The exemplar of consistent misclassification is IL17A in VCAP prostate tumour line, where in repeated leave-one-out tests its transcriptional changes were predicted to be due to TNF treatment 100% of the time. By inspecting the most differentially expressed genes in these transcriptomes, we may be able to explain why. In the case of IL17A-treated VCAP cells, ICAM1 and CCL2 are the most positively differentially expressed genes, as seen in the IL17A heatmap below. These genes are also consistently strong markers of TNF treatment in all cell lines, as seen in the volcano plot earlier.
To determine which genes had Z-scores (treated vs. control) with consistently high magnitudes within a cell type, one-way analyses of variance were performed with cell types as the independent variable and each gene’s Z-scores as the dependent variable. The T-statistic from each coefficient was used to summarize the Z-score distributions for each gene. The ten T-statistics with the highest magnitude per cell type are shown in the heatmaps below, with cell type prediction accuracies from above included as coloured bars next to each row. Click below for full-size image.

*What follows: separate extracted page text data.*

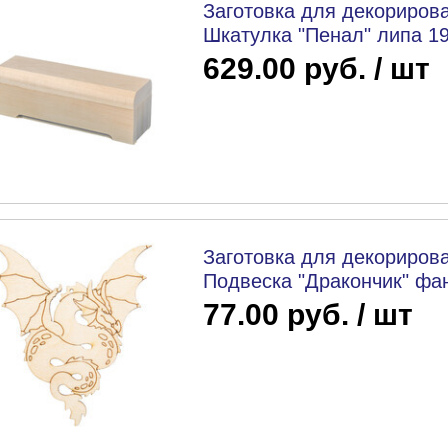
Заготовка для декорирова
Шкатулка "Пенал" липа 19.
629.00 руб. / шт
Заготовка для декорирова
Подвеска "Дракончик" фане
77.00 руб. / шт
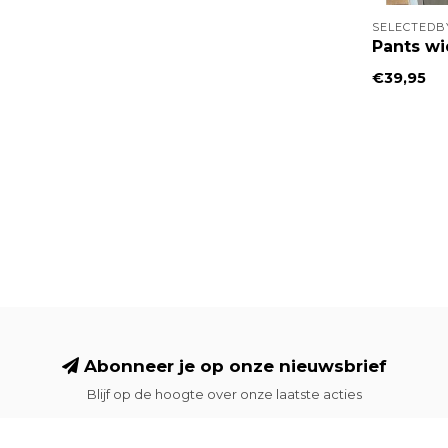
SELECTEDB
Pants wi
€39,95
Abonneer je op onze nieuwsbrief
Blijf op de hoogte over onze laatste acties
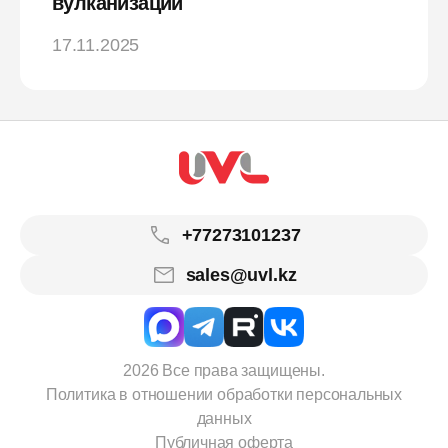
вулканизации
17.11.2025
+77273101237
sales@uvl.kz
2026 Все права защищены.
Политика в отношении обработки персональных
данных
Публичная оферта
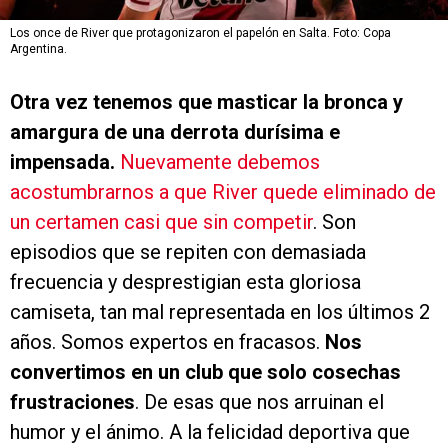
Los once de River que protagonizaron el papelón en Salta. Foto: Copa
Argentina.
Otra vez tenemos que masticar la bronca y
amargura de una derrota durísima e
impensada.
Nuevamente debemos
acostumbrarnos a que River quede eliminado de
un certamen casi que sin competir
. Son
episodios que se repiten con demasiada
frecuencia y desprestigian esta gloriosa
camiseta, tan mal representada en los últimos 2
años. Somos expertos en fracasos.
Nos
convertimos en un club que solo cosechas
frustraciones
. De esas que nos arruinan el
humor y el ánimo. A la felicidad deportiva que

Rather than let the model implicitly learn metadata characteristics such as cell line, treatment duration, and dosage, perhaps it would improve accuracy if these were explicitly provided as features.
Since the random forest model accuracy is not improved by the addition of metadata features, gene expression differences must capture enough of the same information as cell line, treatment duration, and dosage.